### [SUPPLIED DATA]

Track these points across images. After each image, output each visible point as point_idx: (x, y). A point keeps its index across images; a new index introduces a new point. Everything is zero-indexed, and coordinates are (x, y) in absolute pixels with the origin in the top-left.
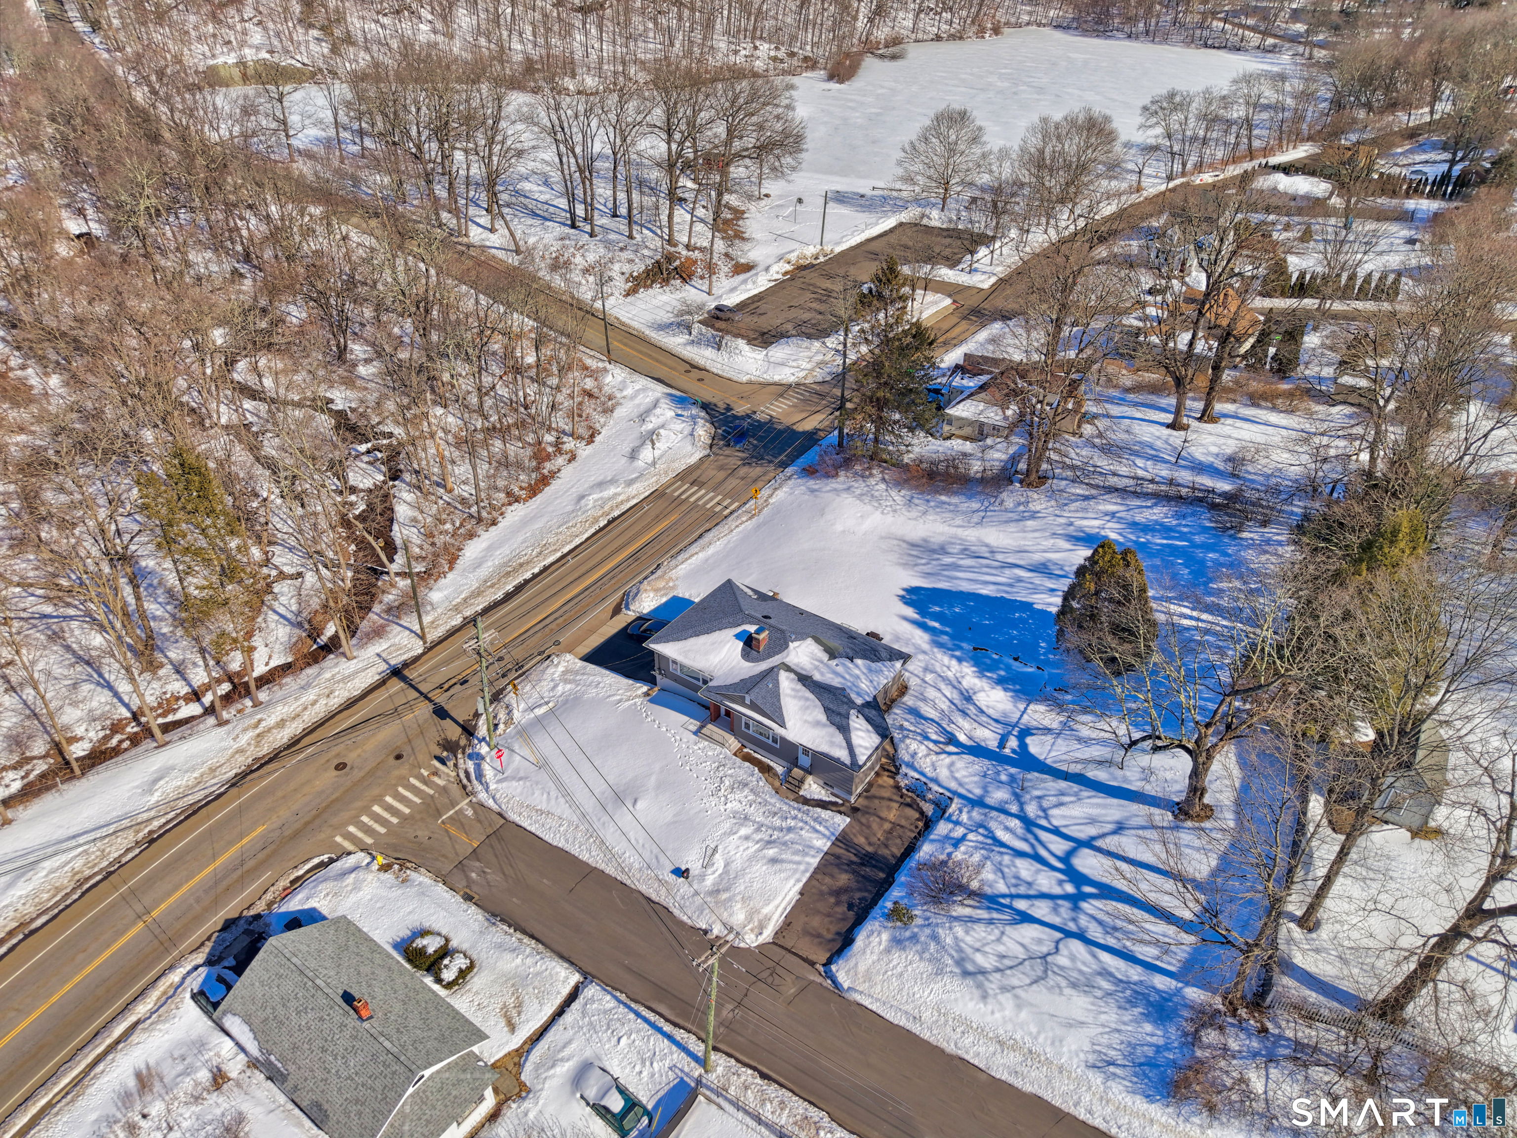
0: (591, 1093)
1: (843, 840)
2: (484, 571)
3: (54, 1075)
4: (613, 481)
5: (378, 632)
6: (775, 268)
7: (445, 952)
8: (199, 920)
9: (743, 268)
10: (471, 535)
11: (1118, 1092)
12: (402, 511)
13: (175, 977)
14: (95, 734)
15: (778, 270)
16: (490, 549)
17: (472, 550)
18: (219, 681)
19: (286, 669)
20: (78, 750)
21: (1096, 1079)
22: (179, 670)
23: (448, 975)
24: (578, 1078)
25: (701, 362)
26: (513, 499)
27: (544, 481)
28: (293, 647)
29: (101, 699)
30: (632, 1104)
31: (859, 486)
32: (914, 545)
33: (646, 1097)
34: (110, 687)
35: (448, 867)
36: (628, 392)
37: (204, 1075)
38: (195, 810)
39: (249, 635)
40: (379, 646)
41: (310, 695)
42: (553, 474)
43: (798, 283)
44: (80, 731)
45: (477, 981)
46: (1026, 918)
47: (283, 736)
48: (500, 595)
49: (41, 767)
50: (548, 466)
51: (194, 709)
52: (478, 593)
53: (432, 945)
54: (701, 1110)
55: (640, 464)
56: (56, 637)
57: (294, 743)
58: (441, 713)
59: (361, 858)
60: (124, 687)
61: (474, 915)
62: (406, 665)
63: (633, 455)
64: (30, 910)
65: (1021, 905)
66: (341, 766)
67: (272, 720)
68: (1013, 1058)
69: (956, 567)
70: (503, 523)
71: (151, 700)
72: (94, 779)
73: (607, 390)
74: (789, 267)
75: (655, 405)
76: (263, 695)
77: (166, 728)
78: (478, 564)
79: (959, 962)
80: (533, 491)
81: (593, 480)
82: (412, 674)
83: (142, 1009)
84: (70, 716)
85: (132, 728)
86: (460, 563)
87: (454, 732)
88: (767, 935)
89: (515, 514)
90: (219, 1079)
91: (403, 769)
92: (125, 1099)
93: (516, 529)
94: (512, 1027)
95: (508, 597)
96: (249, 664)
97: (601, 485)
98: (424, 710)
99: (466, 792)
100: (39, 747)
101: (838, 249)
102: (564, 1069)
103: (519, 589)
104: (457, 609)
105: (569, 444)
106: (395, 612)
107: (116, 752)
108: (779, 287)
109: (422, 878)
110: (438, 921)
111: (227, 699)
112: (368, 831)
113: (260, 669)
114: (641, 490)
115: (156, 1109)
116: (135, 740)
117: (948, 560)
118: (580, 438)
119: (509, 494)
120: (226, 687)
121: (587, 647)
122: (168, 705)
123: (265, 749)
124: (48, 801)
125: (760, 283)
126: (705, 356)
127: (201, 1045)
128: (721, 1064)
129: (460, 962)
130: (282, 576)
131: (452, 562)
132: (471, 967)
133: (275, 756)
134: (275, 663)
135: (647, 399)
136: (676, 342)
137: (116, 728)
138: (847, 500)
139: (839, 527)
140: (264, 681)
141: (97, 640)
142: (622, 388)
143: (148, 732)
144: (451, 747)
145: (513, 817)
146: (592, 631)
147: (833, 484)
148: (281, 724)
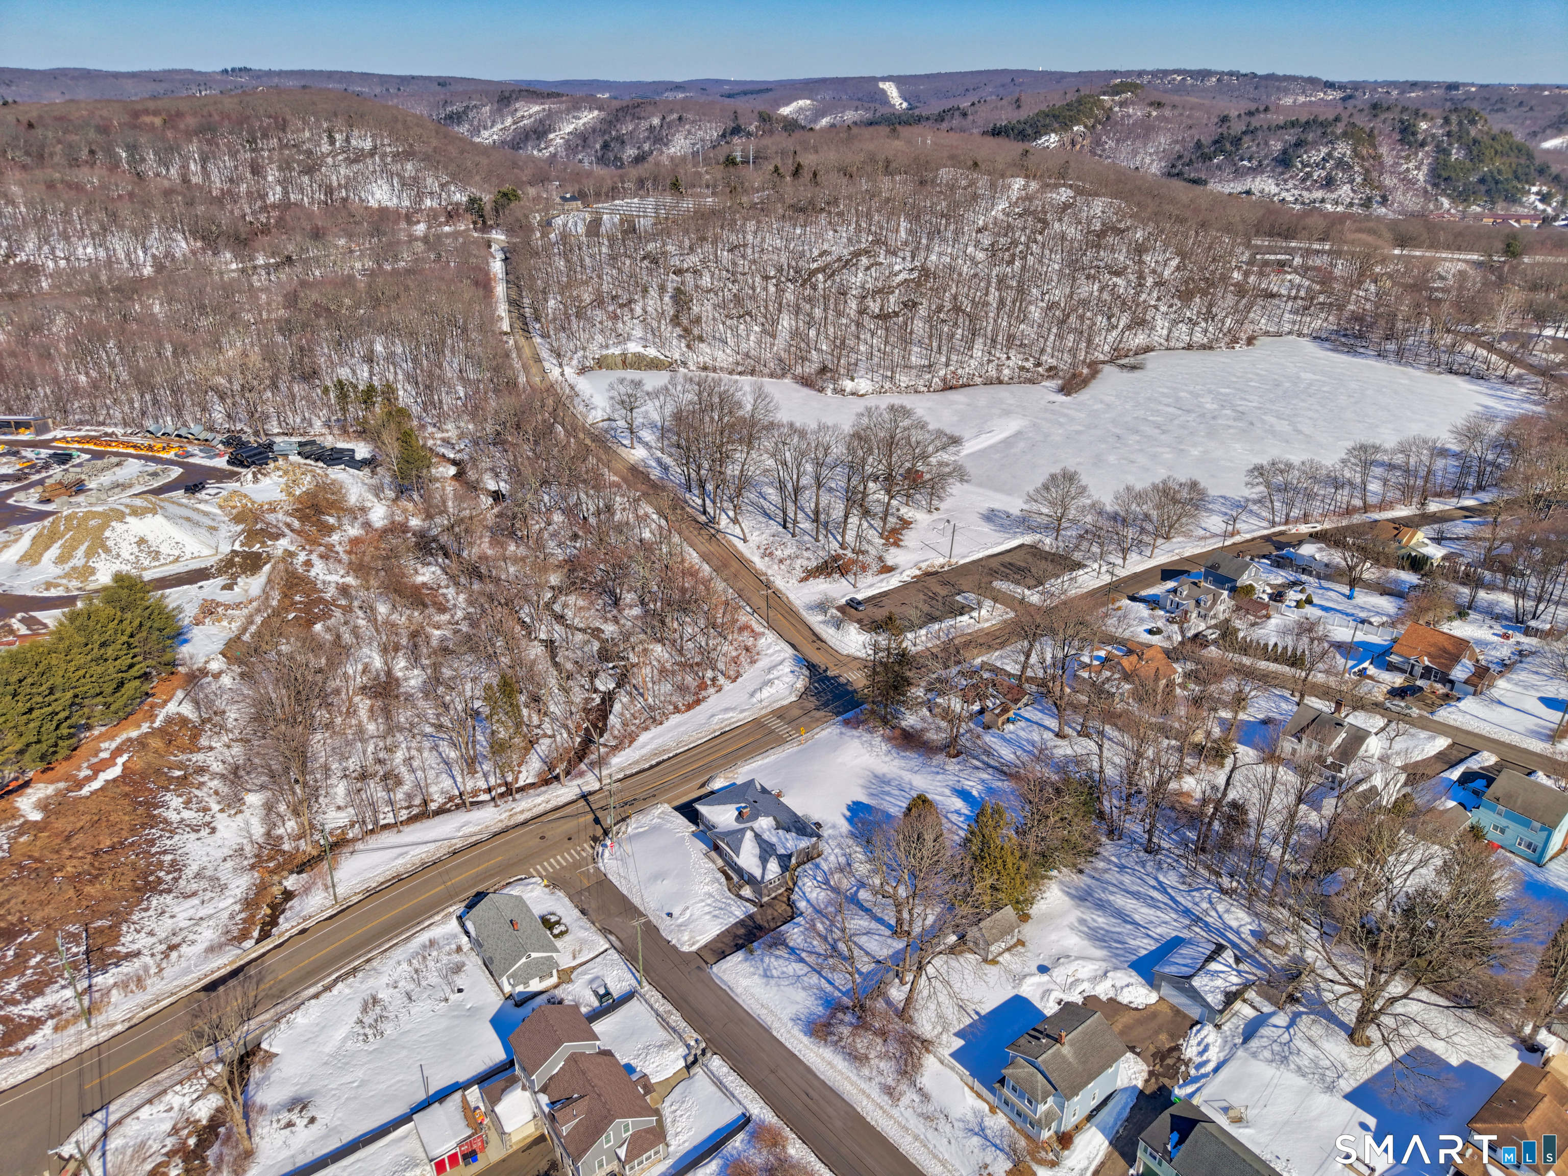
0: (594, 986)
1: (751, 917)
2: (644, 751)
3: (401, 933)
4: (734, 709)
5: (581, 774)
6: (908, 572)
7: (558, 923)
8: (466, 890)
9: (888, 569)
10: (647, 729)
11: (797, 1032)
12: (617, 707)
13: (451, 909)
14: (441, 800)
15: (907, 575)
16: (653, 738)
17: (644, 737)
18: (500, 785)
19: (532, 785)
20: (433, 806)
21: (790, 1024)
22: (486, 775)
23: (556, 931)
24: (591, 981)
25: (824, 636)
26: (677, 710)
27: (698, 702)
28: (539, 775)
29: (447, 783)
30: (608, 993)
31: (867, 737)
32: (876, 776)
33: (616, 995)
34: (453, 777)
35: (573, 892)
36: (770, 651)
37: (454, 947)
38: (475, 844)
39: (520, 765)
40: (579, 781)
41: (539, 800)
42: (705, 698)
43: (919, 586)
44: (435, 797)
45: (567, 938)
46: (802, 960)
47: (521, 818)
48: (647, 766)
49: (415, 811)
50: (704, 693)
51: (485, 797)
52: (636, 762)
53: (553, 919)
54: (634, 1003)
55: (754, 700)
56: (435, 748)
57: (525, 823)
58: (597, 821)
59: (538, 879)
60: (459, 779)
61: (576, 913)
62: (591, 793)
63: (752, 695)
64: (402, 870)
65: (804, 955)
66: (542, 838)
67: (518, 809)
68: (764, 1011)
69: (888, 794)
70: (666, 724)
71: (469, 789)
72: (438, 819)
73: (758, 648)
74: (918, 572)
75: (781, 663)
76: (518, 796)
77: (472, 804)
78: (643, 747)
79: (765, 970)
80: (689, 707)
81: (724, 706)
82: (591, 798)
83: (437, 918)
84: (433, 789)
85: (457, 801)
86: (635, 744)
87: (599, 832)
88: (694, 948)
89: (675, 719)
90: (459, 949)
91: (571, 843)
92: (424, 947)
93: (670, 730)
94: (574, 958)
95: (652, 767)
96: (517, 779)
97: (726, 710)
98: (590, 817)
99: (594, 861)
100: (417, 801)
101: (962, 562)
102: (588, 977)
103: (658, 764)
104: (622, 770)
105: (721, 680)
106: (592, 765)
107: (449, 811)
108: (906, 586)
109: (561, 894)
110: (561, 912)
111: (502, 795)
112: (545, 869)
113: (521, 783)
114: (747, 716)
115: (434, 953)
116: (458, 807)
117: (887, 789)
118: (729, 677)
119: (676, 707)
120: (503, 789)
121: (677, 803)
122: (475, 793)
123: (512, 823)
124: (418, 825)
125: (893, 582)
126: (828, 633)
127: (455, 936)
128: (647, 987)
129: (563, 928)
130: (545, 735)
131: (631, 743)
132: (566, 932)
133: (516, 826)
134: (529, 781)
135: (777, 658)
136: (815, 620)
137: (451, 799)
138: (856, 743)
139: (840, 760)
140: (521, 790)
141: (453, 755)
142: (769, 646)
143: (464, 803)
144: (595, 839)
145: (610, 877)
146: (685, 794)
147: (855, 733)
148: (522, 812)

### [EXERCISE GOAL]
Can you reproduce the listing above with "top-left" changed to "upper-left" wherever it appears, everything else untouched and the pictures left out?

### [ANSWER BOX]
Track these points across images. After each image, output each visible point as point_idx: (x, y). A point keeps its index across images; a new index introduces a new point. Everything is zero-indexed, and coordinates are (x, y) in absolute pixels with the origin in the upper-left.
0: (591, 1093)
1: (843, 840)
2: (484, 571)
3: (54, 1075)
4: (613, 481)
5: (378, 632)
6: (775, 268)
7: (445, 952)
8: (199, 920)
9: (743, 268)
10: (471, 535)
11: (1118, 1092)
12: (402, 511)
13: (175, 977)
14: (95, 734)
15: (778, 270)
16: (490, 549)
17: (472, 550)
18: (219, 681)
19: (286, 669)
20: (78, 750)
21: (1096, 1079)
22: (179, 670)
23: (448, 975)
24: (578, 1078)
25: (701, 362)
26: (513, 499)
27: (544, 481)
28: (293, 647)
29: (101, 699)
30: (632, 1104)
31: (859, 486)
32: (914, 545)
33: (646, 1097)
34: (110, 687)
35: (448, 867)
36: (628, 392)
37: (204, 1075)
38: (195, 810)
39: (249, 635)
40: (379, 646)
41: (310, 695)
42: (553, 474)
43: (798, 283)
44: (80, 731)
45: (477, 981)
46: (1026, 918)
47: (283, 736)
48: (500, 595)
49: (41, 767)
50: (548, 466)
51: (194, 709)
52: (478, 593)
53: (432, 945)
54: (701, 1110)
55: (640, 464)
56: (56, 637)
57: (294, 743)
58: (441, 713)
59: (361, 858)
60: (124, 687)
61: (474, 915)
62: (406, 665)
63: (633, 455)
64: (30, 910)
65: (1021, 905)
66: (341, 766)
67: (272, 720)
68: (1013, 1058)
69: (956, 567)
70: (503, 523)
71: (151, 700)
72: (94, 779)
73: (607, 390)
74: (789, 267)
75: (655, 405)
76: (263, 695)
77: (166, 728)
78: (478, 564)
79: (959, 962)
80: (533, 491)
81: (593, 480)
82: (412, 674)
83: (142, 1009)
84: (70, 716)
85: (132, 728)
86: (460, 563)
87: (454, 732)
88: (767, 935)
89: (515, 514)
90: (219, 1079)
91: (403, 769)
92: (125, 1099)
93: (516, 529)
94: (512, 1027)
95: (508, 597)
96: (249, 664)
97: (601, 485)
98: (424, 710)
99: (466, 792)
100: (39, 747)
101: (838, 249)
102: (564, 1069)
103: (519, 589)
104: (457, 609)
105: (569, 444)
106: (395, 612)
107: (116, 752)
108: (779, 287)
109: (422, 878)
110: (438, 921)
111: (227, 699)
112: (368, 831)
113: (260, 669)
114: (641, 490)
115: (156, 1109)
116: (135, 740)
117: (948, 560)
118: (580, 438)
119: (509, 494)
120: (226, 687)
121: (587, 647)
122: (168, 705)
123: (265, 749)
124: (48, 801)
125: (760, 283)
126: (705, 356)
127: (201, 1045)
128: (721, 1064)
129: (460, 962)
130: (282, 576)
131: (452, 562)
132: (471, 967)
133: (275, 756)
134: (275, 663)
135: (647, 399)
136: (676, 342)
137: (116, 728)
138: (847, 500)
139: (839, 527)
140: (264, 681)
141: (97, 640)
142: (622, 388)
143: (148, 732)
144: (451, 747)
145: (513, 817)
146: (592, 631)
147: (833, 484)
148: (281, 724)
0: (594, 986)
1: (751, 917)
2: (644, 751)
3: (401, 933)
4: (734, 709)
5: (581, 774)
6: (908, 572)
7: (558, 923)
8: (466, 890)
9: (888, 569)
10: (647, 729)
11: (797, 1032)
12: (617, 707)
13: (451, 909)
14: (441, 800)
15: (907, 575)
16: (653, 738)
17: (644, 737)
18: (500, 785)
19: (532, 785)
20: (433, 806)
21: (790, 1024)
22: (486, 775)
23: (556, 931)
24: (591, 981)
25: (824, 636)
26: (677, 710)
27: (698, 702)
28: (539, 775)
29: (447, 783)
30: (608, 993)
31: (867, 737)
32: (876, 776)
33: (616, 995)
34: (453, 777)
35: (573, 892)
36: (770, 651)
37: (454, 947)
38: (475, 844)
39: (520, 765)
40: (579, 781)
41: (539, 800)
42: (705, 698)
43: (919, 586)
44: (435, 797)
45: (567, 938)
46: (802, 960)
47: (521, 818)
48: (647, 766)
49: (415, 811)
50: (704, 693)
51: (485, 797)
52: (636, 762)
53: (553, 919)
54: (634, 1003)
55: (754, 700)
56: (435, 748)
57: (525, 823)
58: (597, 821)
59: (538, 879)
60: (459, 779)
61: (576, 913)
62: (591, 793)
63: (752, 695)
64: (402, 870)
65: (804, 955)
66: (542, 838)
67: (518, 809)
68: (764, 1011)
69: (888, 794)
70: (666, 724)
71: (469, 789)
72: (438, 819)
73: (758, 648)
74: (918, 572)
75: (781, 663)
76: (518, 796)
77: (472, 804)
78: (643, 747)
79: (765, 970)
80: (689, 707)
81: (724, 706)
82: (591, 798)
83: (437, 918)
84: (433, 789)
85: (457, 801)
86: (635, 744)
87: (599, 832)
88: (694, 948)
89: (675, 719)
90: (459, 949)
91: (571, 843)
92: (424, 947)
93: (670, 730)
94: (574, 958)
95: (652, 767)
96: (517, 779)
97: (726, 710)
98: (590, 817)
99: (594, 861)
100: (417, 801)
101: (962, 562)
102: (588, 977)
103: (658, 764)
104: (622, 770)
105: (721, 680)
106: (592, 765)
107: (449, 811)
108: (906, 586)
109: (561, 894)
110: (561, 912)
111: (502, 795)
112: (545, 869)
113: (521, 783)
114: (747, 716)
115: (434, 953)
116: (458, 807)
117: (887, 789)
118: (729, 677)
119: (676, 707)
120: (503, 789)
121: (677, 803)
122: (475, 793)
123: (512, 823)
124: (418, 825)
125: (893, 582)
126: (828, 633)
127: (455, 936)
128: (647, 987)
129: (563, 928)
130: (545, 735)
131: (631, 743)
132: (566, 932)
133: (516, 826)
134: (529, 781)
135: (777, 658)
136: (815, 620)
137: (451, 799)
138: (856, 743)
139: (840, 760)
140: (521, 790)
141: (453, 755)
142: (769, 646)
143: (464, 803)
144: (595, 839)
145: (610, 877)
146: (685, 794)
147: (855, 733)
148: (522, 812)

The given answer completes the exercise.